The UK and the US should sign an agreement aimed at accelerating the development of nuclear energy.
The agreement aims to create thousands of jobs and strengthen British energy security.
It is expected that this will be signed during a national visit to US President Donald Trump this week, hoping to unlock billions of private investments.
However, the designs that stand behind some contracts are relatively new and could take many years before nuclear projects generate energy for homes and companies.
The key focus of the so-called Atlantic Partnership for Advanced Nuclear Energy is to build companies faster to build new nuclear power plants and in the UK and in the US.
Hope is that it will halve the time it takes to obtain regulatory approval for nuclear projects for up to four to two years.
In practice, this means that if the reactor has already undergone security checks in one country, this work can be used to support the work of another.
The British nuclear program already includes plans for small modular reactors (SCS), which are reduced versions of larger plants. The British engineering company Rolls Royce was selected for the design and construction of the first in the country.
One of the commercial contracts that will be signed this week is with an American nuclear group X-Energy and the British Center, which owns British gas, for the construction of up to 12 advanced modular reactors (AMR) in Hartlepool.
Unlike the SLA, which are water nuclear reactors, advanced modular reactors use gases such as helium as a refrigerant.
There are very few AMR in the world that operate on a commercial basis, such as a Chinese HTR-PM reactor.
The X-Energy wants to build one in the US, but after announcing a partnership with US chemicals and plastic Diva Dow, it took a request for a construction permit for a Nuclear Regulatory Commission for a project in Texas by March this year.
X-Energy said he hoped the reactor at DOW could be a draft for others and “manufacturers around the world can repeat this model”.
The government has announced that the Hartlepool contract has the potential to power 1.5 million homes and create up to 2500 jobs.
Energy secretary Ed Miliband said: “Nuclear will will be powerful our homes with pure, domestic energy and private sector builds it in Britain, providing growth and well -paid, qualified jobs for working people.”
But Greenpeace has questioned the focus in the UK on nuclear energy.
“If these proposals for new reactors are scattered in Britain, the net effect will be greater accounts than nuclear relentlessly spiral costs, and more CO2 is waiting for builders to prevail their inevitable delays in construction,” said Dr. Douglas Parr, Chief Scientist for Greenpeace UK.
The cost of building large nuclear plants in the UK, such as Sizewell C in Suffolk, jumped to £ 38 billion from a previous estimate of £ 20 billion. The center is one of the key investors in Sizewell C.
The deaths are working on the same principle as large reactors, using a nuclear reaction to produce heat that produces electricity, but have about a third of a generation output.
The modular element means that they could be built to order in factories – as a set of parts – and then transport and install together, like a flat packing power plant.
However, the death industry is still young, and many different designs are being explored.
Chief Center Centers Chris O’SHea said the BBC Todyay program to increase costs and delays “can happen in all major projects”.
But he said, “What you need to do is do more than just one 20 years to improve. So, the more you exercise, the better, the reason why small and advanced modular reactors are particularly interesting because it will repeat, so you will re -and again the same thing.
“This should make improvements in the view of costs and schedules and reliability and costs.”
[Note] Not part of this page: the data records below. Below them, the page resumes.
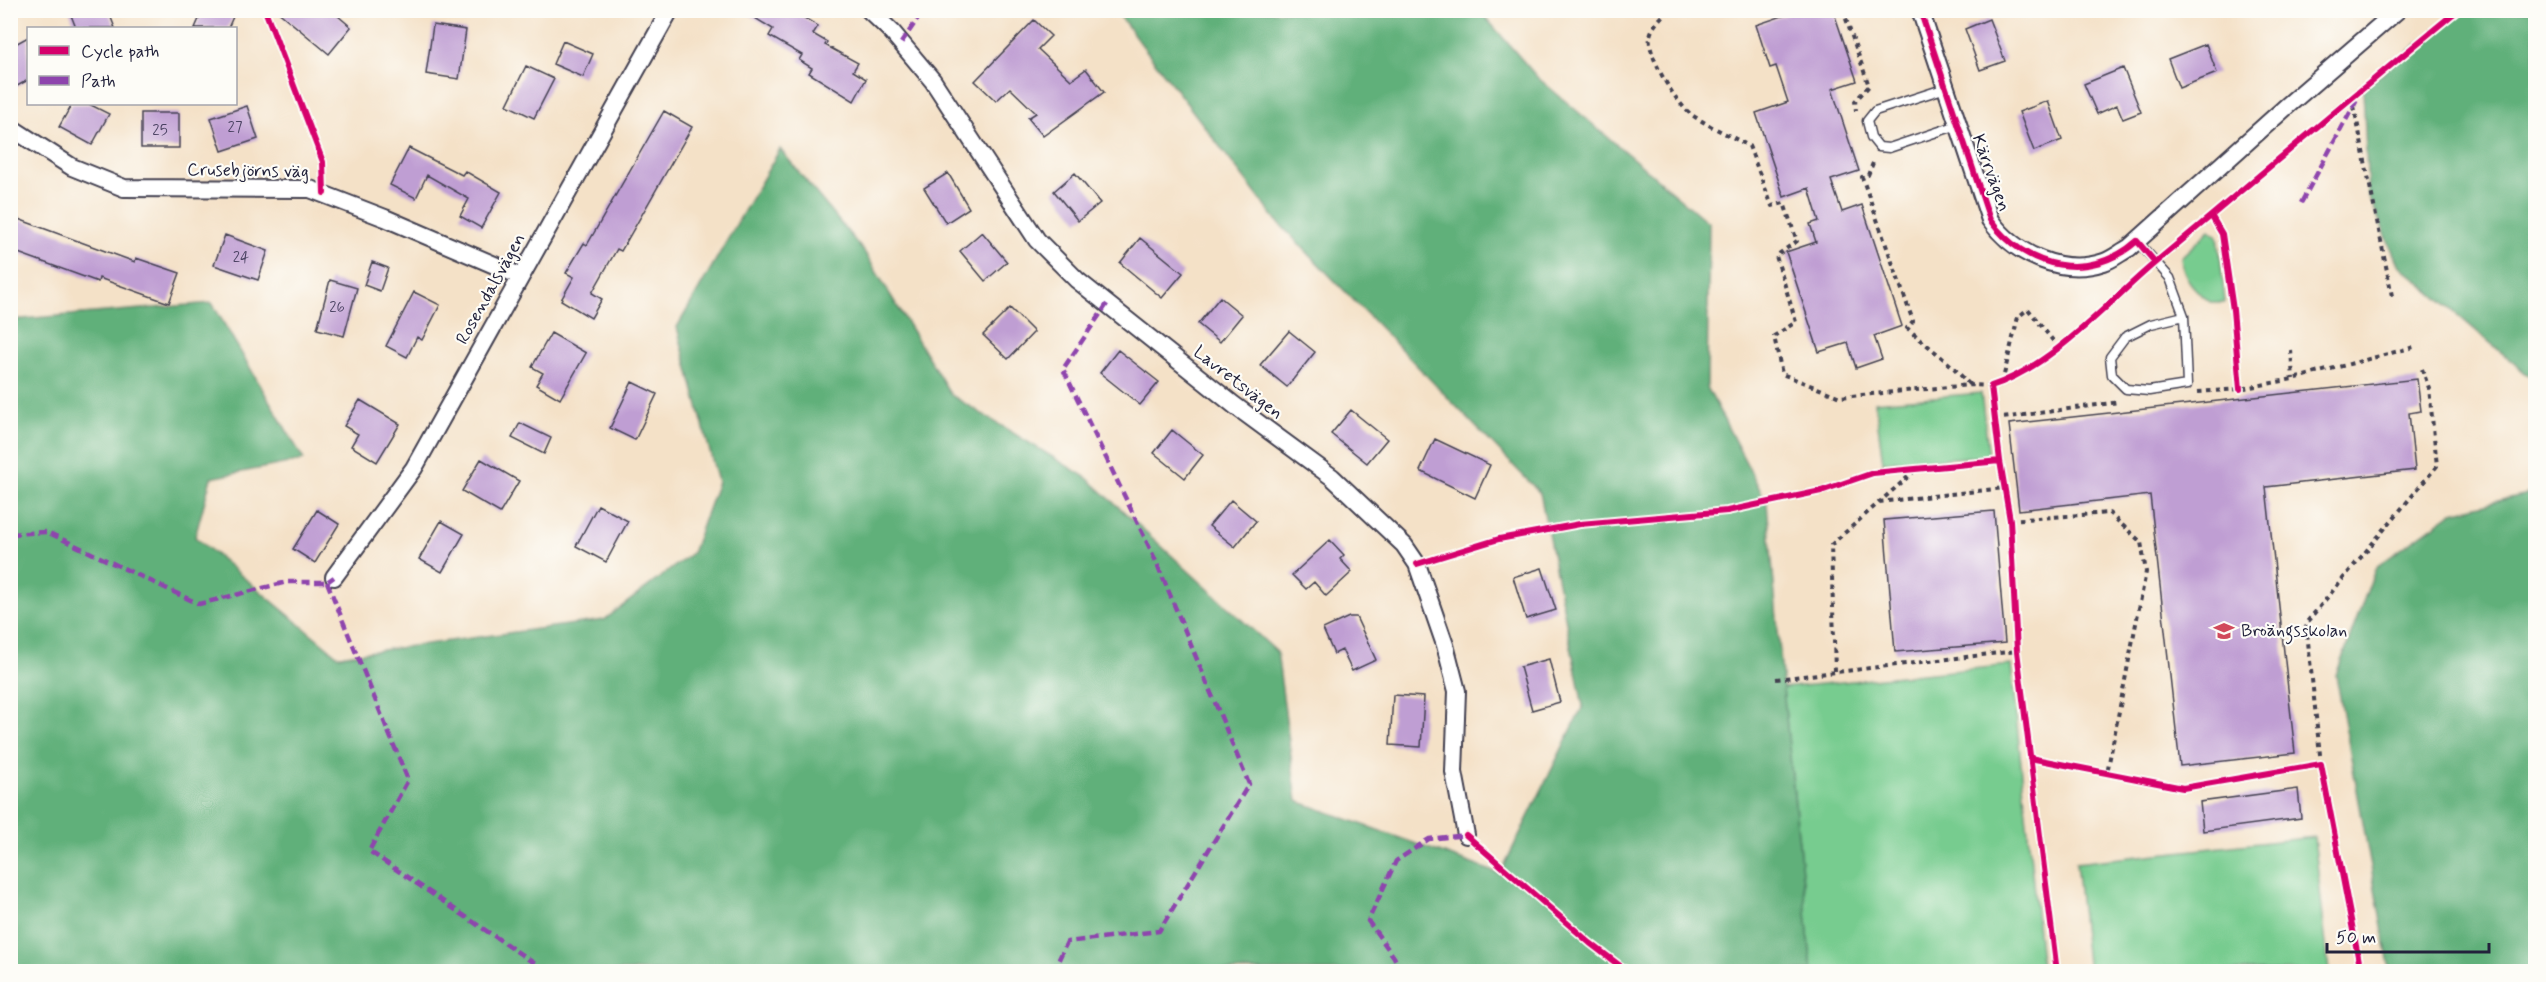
<svg xmlns="http://www.w3.org/2000/svg" width="2546" height="982" viewBox="0 0 2546 982" font-family="Mynerve,sans-serif">
	<style>
		.green { fill: #77cc8f; stroke: #4c7765; stroke-width: 1.5 }
		.forest { fill: #61b07a; stroke: #42695a; stroke-width: 1.5 }
		.building { fill: #bf9ed3 }
		.lines { fill: none; stroke-linecap: round; stroke-linejoin: round }
		.lane-casing { stroke: #423f50; stroke-width: 11 }
		.street-casing { stroke: #423f50; stroke-width: 20 }
		.path { stroke: #423f50; stroke-width: 4; stroke-dasharray: 4.5 4.5; stroke-linecap: butt }
		.lane { stroke: #fff; stroke-width: 8 }
		.street { stroke: #fff; stroke-width: 16 }
		.quiet { stroke: #8e44ad; stroke-width: 4.5; stroke-dasharray: 9 4.5; stroke-linecap: butt }
		.cycleway-casing { stroke: #fdfcf7; stroke-width: 10 }
		.cycleway { stroke: #d6006c; stroke-width: 6 }
		.labels { text-anchor: middle; dominant-baseline: central; stroke-width: 4.5; stroke-linejoin: round; paint-order: stroke }
		.number-label { font-size: 15px; fill: #494161 }
		.street-label { font-size: 18px; fill: #22223b; stroke: #fdfcf7 }
		.poi-label { font-size: 18px; fill: #22223b; stroke: #fdfcf7; text-anchor: start }
	</style>
	<rect width="100%" height="100%" fill="#fdfcf7"/>
	<filter id="ink" filterUnits="userSpaceOnUse"><feTurbulence type="fractalNoise" baseFrequency=".0167" numOctaves="2"/><feDisplacementMap in="SourceGraphic" scale="12" xChannelSelector="R" yChannelSelector="G"/><feConvolveMatrix kernelMatrix="1 2 1 2 8 2 1 2 1" color-interpolation-filters="sRGB"/></filter>
	<filter id="wash" filterUnits="userSpaceOnUse"><feTurbulence type="fractalNoise" baseFrequency=".008" numOctaves="4" result="noise"/><feDisplacementMap in="SourceGraphic" scale="24" xChannelSelector="R" yChannelSelector="G"/><feGaussianBlur stdDeviation="1.35" result="paint"/><feColorMatrix in="noise" values="0 0 0 0 0 0 0 0 0 0 0 0 0 0 0 0 0 1.4 0 .05"/><feComposite in="paint" operator="in"/></filter>
	<g filter="url(#wash)">
		<rect width="100%" height="100%" fill="#f4e1c7"/>
		<path class="green" d="M2210,230L2218,236L2225,302H2210C2194,289 2183,279 2181,257Z
			M1981,393L1989,456L1883,462L1875,402Z
			M2011,665L2042,971H1812L1783,688Z
			M2314,837L2329,971H2088L2076,863Z"/>
		<path class="forest" d="M1116,11H1480L1537,77L1709,223L1707,387L1767,503L1783,688L1812,971H11V320L212,303L304,460L211,478L195,537L338,656L604,620L692,553L718,482L677,327L780,149L865,253L951,395L1087,478L1277,652L1297,801L1500,874L1583,706L1540,493L1276,220Z
			M2458,11H2535V381L2398,264L2368,194L2363,89Z
			M2535,492V971H2390L2336,675L2376,567L2453,512Z"/>
		<g id="blocks">
			<path class="building" d="M69,10H108L115,28H76Z
				M203,10H236L228,28H195Z
				M276,10H331L351,27L329,54Z
				M742,10H791L818,26L813,34L827,42L825,45L858,63L853,71L866,79L854,101L809,73L812,68L799,60L802,55L769,36L773,29Z
				M1800,10H1833L1857,81L1832,89L1859,171L1831,180L1842,212L1862,205L1902,326L1874,336L1882,359L1856,368L1848,343L1819,352L1786,252L1816,242L1810,224L1819,221L1809,188L1784,197L1756,113L1788,102L1776,66L1770,68L1756,25Z
				M1989,19L2005,61L1980,70L1965,29Z
				M1034,20L1051,36L1038,49L1071,80L1086,69L1104,92L1043,136L1028,118L1036,113L1010,88L996,101L975,81Z
				M433,25L466,30L459,79L426,74Z
				M28,37V80L10,90V47Z
				M563,41L593,54L583,77L553,64Z
				M2206,44L2217,73L2179,88L2168,59Z
				M526,66L554,79L534,118L507,105Z
				M2123,68L2141,112L2123,119L2117,105L2097,114L2084,84Z
				M2048,101L2062,140L2034,151L2019,112Z
				M72,104H89L109,114L92,145L59,127Z
				M247,106L258,139L222,151L211,118Z
				M664,111L692,127L621,251L617,249L592,293L602,299L591,318L561,300L574,277L566,273L584,243L587,245Z
				M141,113H179V148H141Z
				M409,148L462,175L465,171L501,192L481,228L460,216L469,199L427,175L416,198L390,185Z
				M948,173L969,208L946,223L924,188Z
				M1075,173L1100,203L1078,221L1054,191Z
				M10,216L135,262L136,258L180,273L169,303L99,278L98,282L10,250Z
				M982,232L1007,262L985,281L960,251Z
				M225,235L268,251L258,280L214,265Z
				M1140,238L1183,273L1162,298L1120,263Z
				M372,262L388,268L380,291L364,285Z
				M330,280L357,288L344,336L317,329Z
				M414,292L440,305L422,340L417,337L407,357L386,346Z
				M1220,297L1242,315L1220,342L1198,324Z
				M1010,308L1034,332L1008,359L983,335Z
				M1289,331L1315,352L1287,387L1260,365Z
				M551,333L586,353L560,399L536,385L543,373L532,367Z
				M1118,350L1159,382L1140,405L1100,373Z
				M2417,379L2421,411L2409,413L2415,470L2266,487L2295,753L2180,766L2150,495L2019,510L2009,424Z
				M632,382L657,394L635,440L610,428Z
				M360,400L400,424L377,462L351,446L358,434L344,426Z
				M1351,410L1387,439L1367,463L1331,434Z
				M520,423L551,438L544,454L512,438Z
				M1172,430L1203,455L1185,478L1154,453Z
				M1435,439L1490,465L1475,498L1420,471Z
				M481,459L519,481L500,513L462,491Z
				M1231,500L1256,521L1235,547L1209,526Z
				M598,505L628,521L606,562L576,546Z
				M317,510L339,524L315,563L293,549Z
				M1994,511L2005,643L1895,652L1884,520Z
				M441,521L464,534L442,572L419,559Z
				M1330,540L1344,555L1340,559L1352,572L1326,596L1314,582L1306,589L1292,575Z
				M1542,568L1556,610L1526,619L1513,577Z
				M1349,617H1356L1376,660L1352,671L1342,650L1334,654L1323,629Z
				M1549,659L1560,702L1532,710L1520,667Z
				M1393,695L1424,697L1421,747L1390,745Z
				M2298,789L2301,818L2203,831L2200,802Z"/>
		</g>
	</g>
	<g filter="url(#ink)">
		<use href="#blocks" fill-opacity="0" stroke="#423f50" stroke-width="1.5"/>
		<g class="lines">
			<g class="lane-casing">
				<path id="lane" d="M1946,88L1875,111L1867,121L1871,137L1879,147L1889,148L1958,125
					M2137,241L2170,278L2184,316L2151,324L2125,337L2110,357L2112,375L2126,389L2149,391L2187,385L2184,316"/>
			</g>
			<g class="street-casing">
				<path id="street" d="M869,10L892,32L933,81L1037,240L1077,280L1234,405L1332,477L1404,545L1417,564L1445,645L1457,691L1454,772L1466,835
					M1920,10L1990,220C2015,255 2062,276 2104,262C2113,259 2121,252 2129,248L2287,106L2398,10
					M10,127L72,167L124,188L310,189L385,218L520,276
					M334,577L414,468L670,10"/>
			</g>
			<path class="path" d="M1669,10C1662,16 1652,26 1650,36C1646,55 1677,105 1692,115C1710,127 1731,136 1749,146L1772,206L1784,203L1797,241L1776,256L1796,322L1774,336L1782,374L1840,397L1970,385L1991,386
				M1843,10L1869,86L1855,101L1856,111
				M2354,106L2392,296
				M1873,163L1868,175L1862,177L1913,321L1907,328L1953,367L1970,385
				M2291,350L2293,379
				M2002,383L2018,317L2028,309L2058,347
				M2198,392L2240,389L2293,379L2414,347
				M1995,419L2119,402
				M1879,502L2004,488
				M2010,520L2109,513L2141,542L2146,572L2107,773
				M1835,671L1831,545L1918,468
				M1776,679L2017,651
				M2321,764L2306,623L2437,466L2429,388L2422,369"/>
			<use href="#lane" class="lane"/>
			<use href="#street" class="street"/>
			<path class="quiet" d="M901,43L924,10
				M2301,203L2358,98
				M10,534L47,532L199,604L287,582H327L334,577
				M327,582L408,780L369,851L547,972
				M1053,972L1067,942L1159,931L1249,784L1155,559L1063,369L1107,304
				M1401,972L1394,957L1368,921L1396,861L1429,839L1466,835"/>
			<g class="cycleway-casing">
				<path id="cycleway" d="M265,10L323,162L324,193
					M1920,10L1990,220C2025,269 2090,283 2137,241L2155,262
					M2212,217L2222,234L2233,310L2240,389
					M2000,461L2010,520L2017,651L2057,972
					M1417,564L1499,539L1580,524L1727,511L1821,491L1873,473L2000,461L1991,386C2053,366 2108,302 2157,261C2257,178 2356,93 2458,10
					M2030,758L2183,788L2321,764L2361,972
					M1466,835L1590,943L1628,972"/>
			</g>
			<use href="#cycleway" class="cycleway"/>
		</g>
	</g>
	<defs>
		<g id="school-bare" transform="scale(1.62)"><path d="M0-5L7-2L0 1L-7-2ZM-4 1L0 2.5L4 1V4Q0 6-4 4Z" fill="#d1495b" stroke="#fdfcf7" stroke-width="2.5" paint-order="stroke"/></g>
	</defs>
	<g fill-rule="evenodd">
		<use href="#school-bare" x="2224" y="631"/>
	</g>
	<g class="labels">
		<g class="number-label">
			<text x="235" y="128">27</text>
			<text x="160" y="131">25</text>
			<text x="241" y="258">24</text>
			<text x="337" y="308">26</text>
		</g>
		<g class="street-label">
			<text transform="translate(248 171) rotate(1)">Crusebjörns väg</text>
			<text transform="translate(1991 173) rotate(70)">Kärrvägen</text>
			<text transform="translate(491 289) rotate(-61)">Rosendalsvägen</text>
			<text transform="translate(1238 383) rotate(38)">Lavretsvägen</text>
		</g>
		<g class="poi-label">
			<text x="2241" y="631">Broängsskolan</text>
		</g>
	</g>
	<rect width="2546" height="982" fill="none" stroke="#fdfcf7" stroke-width="36"/>
	<rect x="27" y="27" width="210" height="78" fill="#fdfcf7" stroke="#a5a5ac" stroke-width="1.5"/>
	<rect x="39" y="46" width="30" height="9" fill="#d6006c" stroke="#a5a5ac" stroke-width="1.5"/>
	<text x="81" y="57" font-size="18" fill="#22223b">Cycle path</text>
	<rect x="39" y="76" width="30" height="9" fill="#8e44ad" stroke="#a5a5ac" stroke-width="1.5"/>
	<text x="81" y="87" font-size="18" fill="#22223b">Path</text>
	<path d="M2327 943v9h162v-9" fill="none" stroke="#22223b" stroke-width="3"/>
	<text x="2336" y="943" font-size="18" fill="#22223b" stroke="#fdfcf7" stroke-width="4.5" paint-order="stroke">50 m</text>
</svg>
Prime Minister Sir Keir Starmer said earlier that he wanted the UK to return be “one of the world’s leaders on nuclear”.
In the 1990s, nuclear energy created about 25% of electricity in the UK, but this figure dropped to about 15%, and no new power plants have been built since then and many aging reactors in the country that were supposed to be released in the next decade.
In November 2024, the UK and 30 other countries signed a global promise to double their nuclear capacity by 2050.